= Carlo Peroni (conductor) =

Italian opera conductor

Carlo Pasquale Peroni (February 8, 1888 – March 12, 1944) was an Italian opera conductor who served as the musical director of Fortune Gallo's San Carlo Opera Company (SCOC) from 1921 until his death 23 years later. With that company he performed in almost every major city in North America, typically conducting 8 opera performance a week eight months out of the year. In 1934, upon Peroni's 500th performance with the SCOC, The New York Times declared that he had conducted more grand opera performances in North America than any conductor in history.

==Life and career==
Peroni was born in Rome to Anacleto Peroni and Bice Arcari. He studied music at the Accademia Nazionale di Santa Cecilia. He began working as a musician and music teacher at a young age, and by the age of 13 his wages from teaching piano and harmony was the primary source of income for his family. At the age of 15 he began conducting, leading a 30 piece boys band in Rome. In 1914, he immigrated to the United States where his career was largely centered for the rest of his life. He served in the United States Navy during World War I, after which he worked as a conductor for Antonio Scotti's touring company the Scotti Opera Company from 1919 to 1921. Wilfrid Pelletier was notably his assistant at the Scotti Opera.

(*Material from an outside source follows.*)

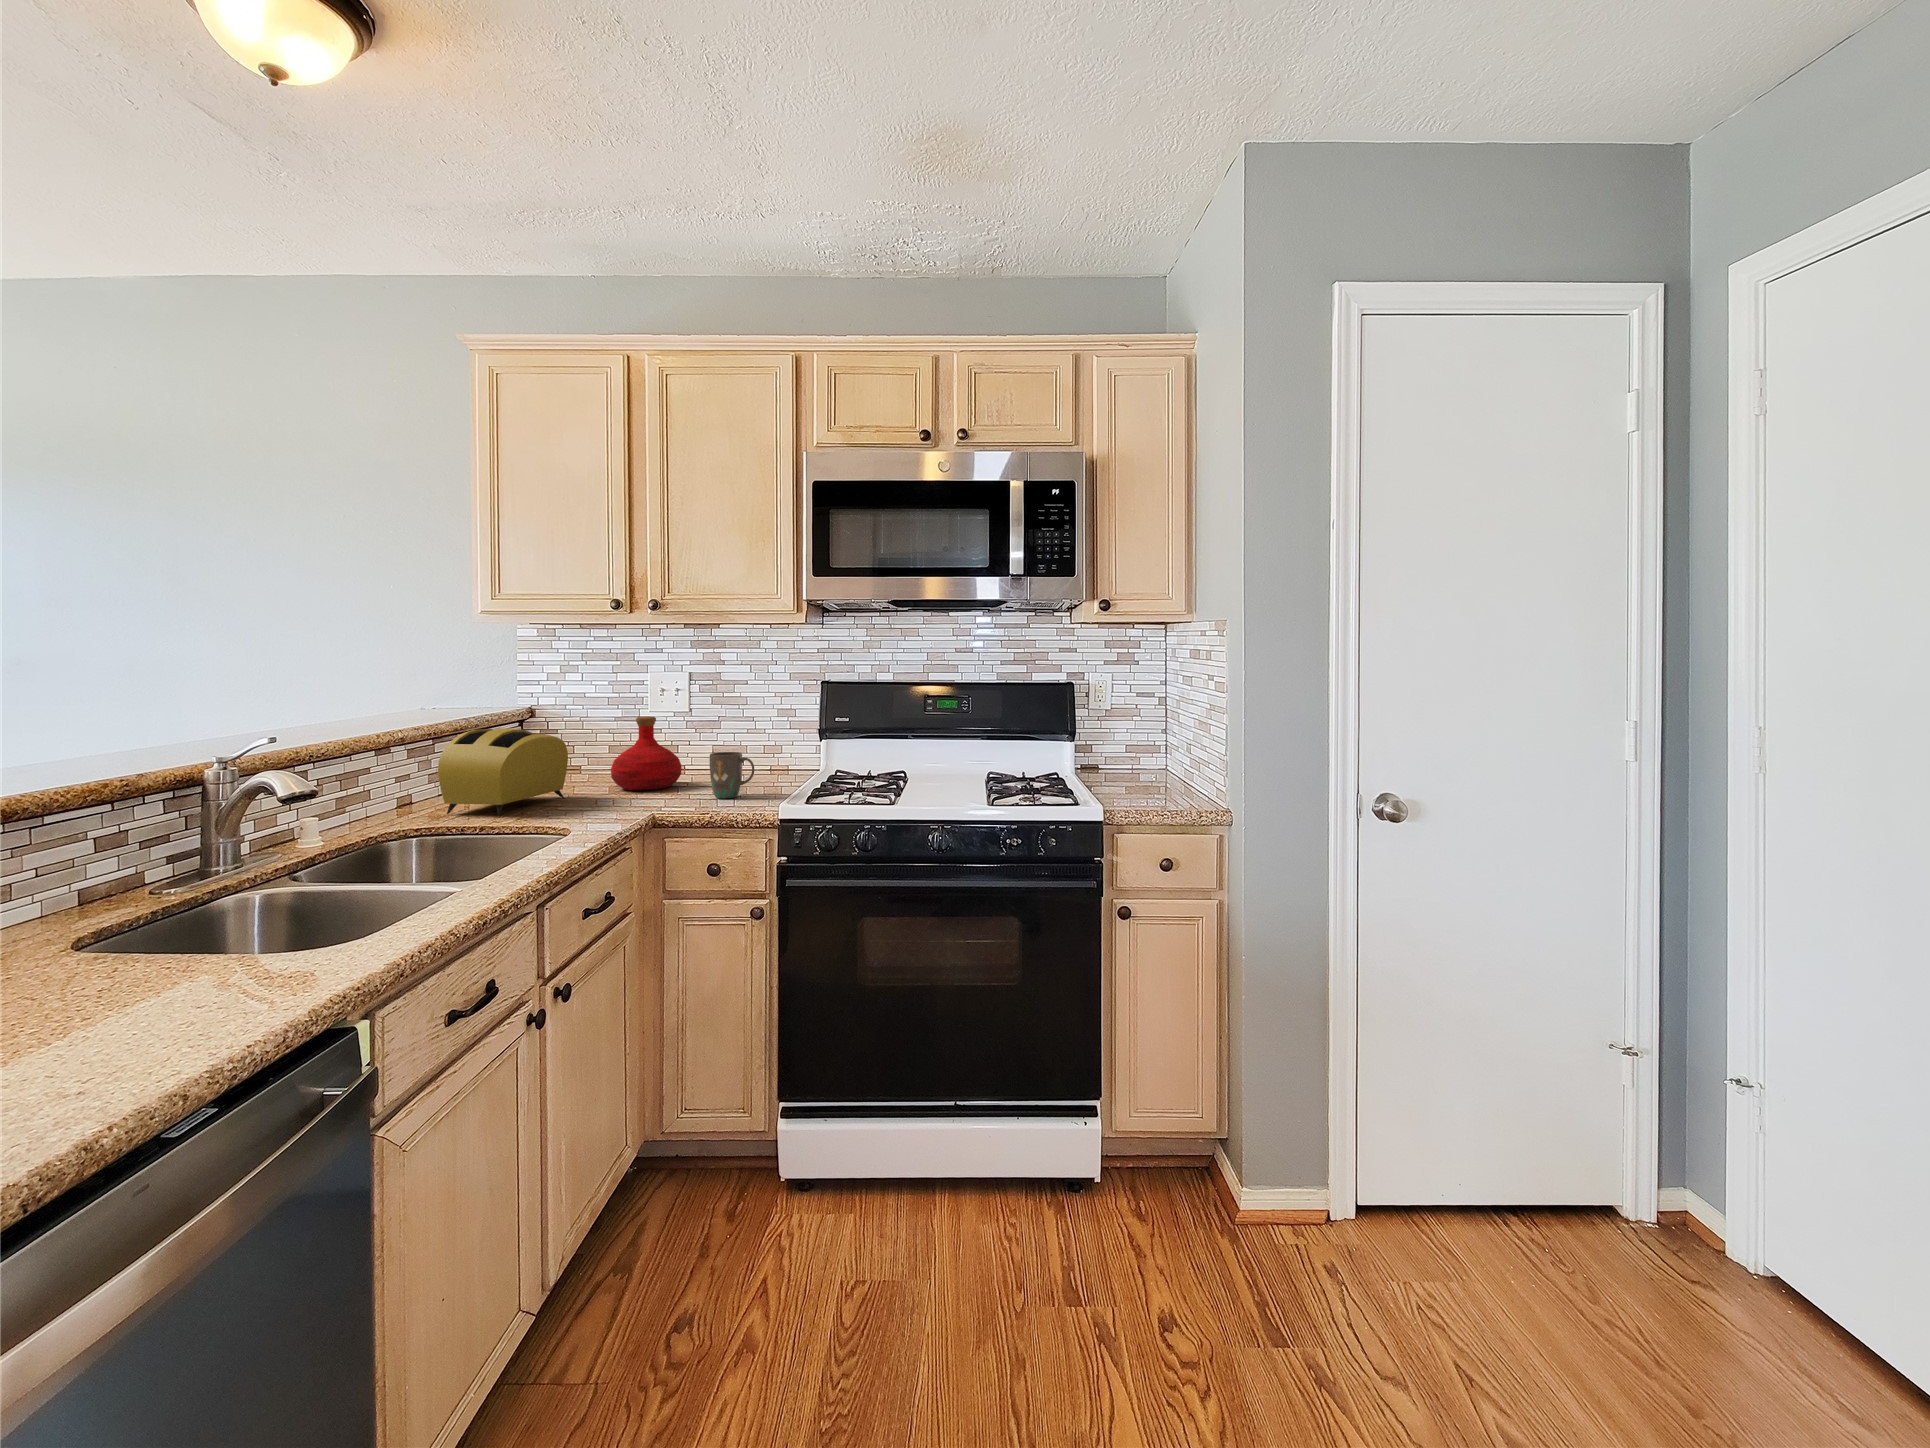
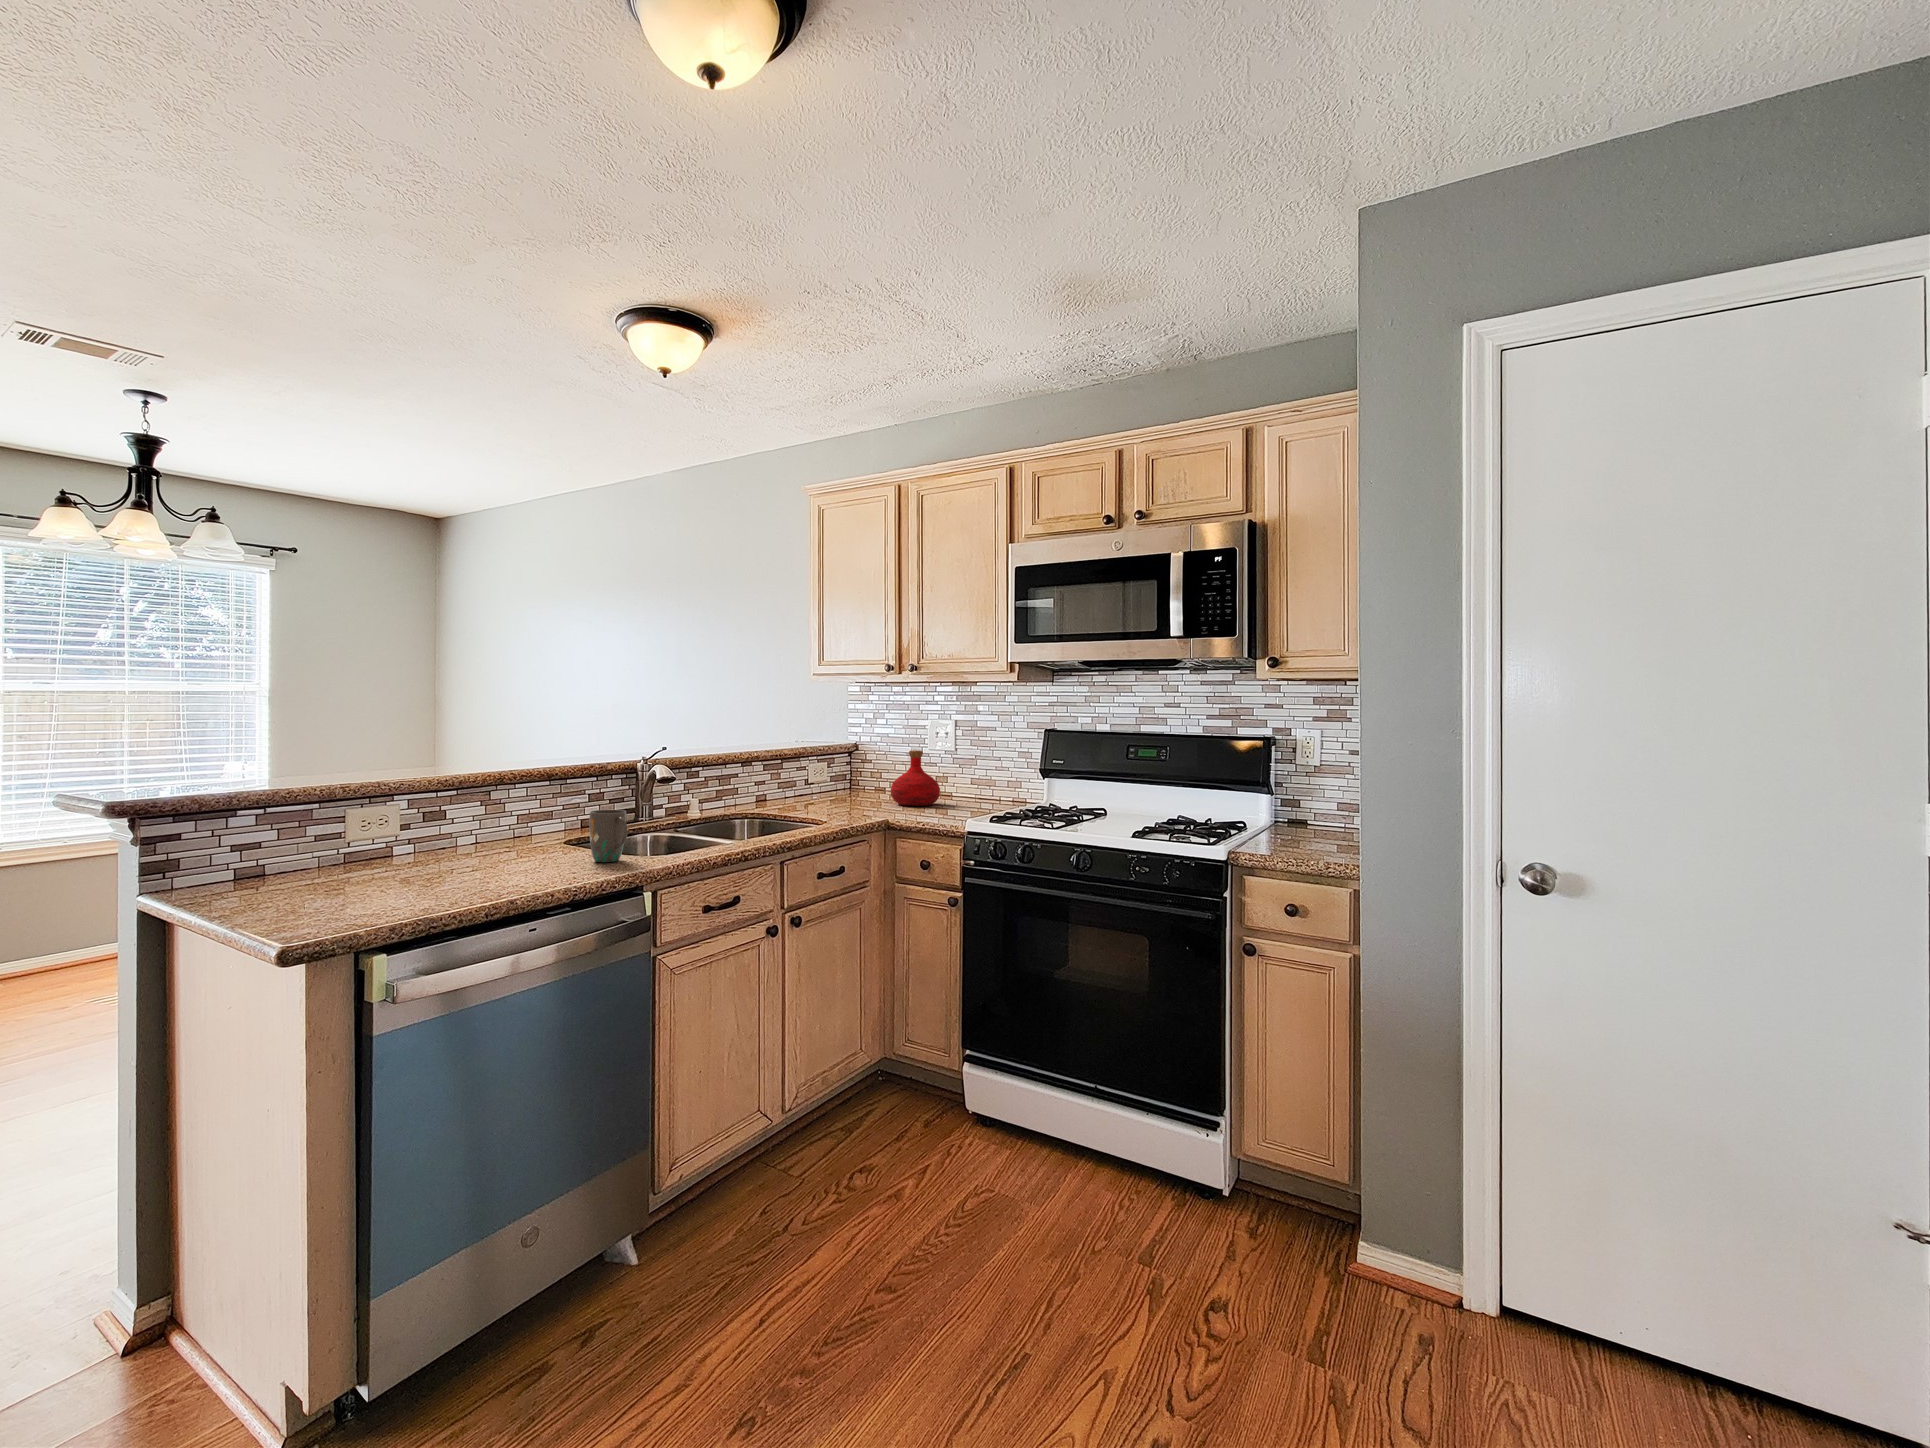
toaster: present [438,728,568,815] -> none [777,752,859,810]
mug: present [709,752,755,798] -> present [589,810,627,862]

Peroni was admired for his photographic memory. He often conducted without a score and was said to have completely memorized the complete scores to more than 70 operas. In 1929 he conducted several arias with Giovanni Martinelli for some of the last recordings made by Edison Records. He also served as director of the Chicago Opera Company from 1941 to 1942 and continued to collaborate with that company periodically up until his death. The last performance he conducted was an SCOC performance of Donizetti's Lucia di Lammermoor at the Academy of Music in Philadelphia in February 1944. After his death in a month later in New York City at the age of 59, he was succeeded by Nicola Rescigno, who later founded the Lyric Opera of Chicago, as musical director of the SCOC.

Peroni married soprano Mary Kaestner in 1917, and she retired from her opera career. She survived him when he died in 1944 in New York City.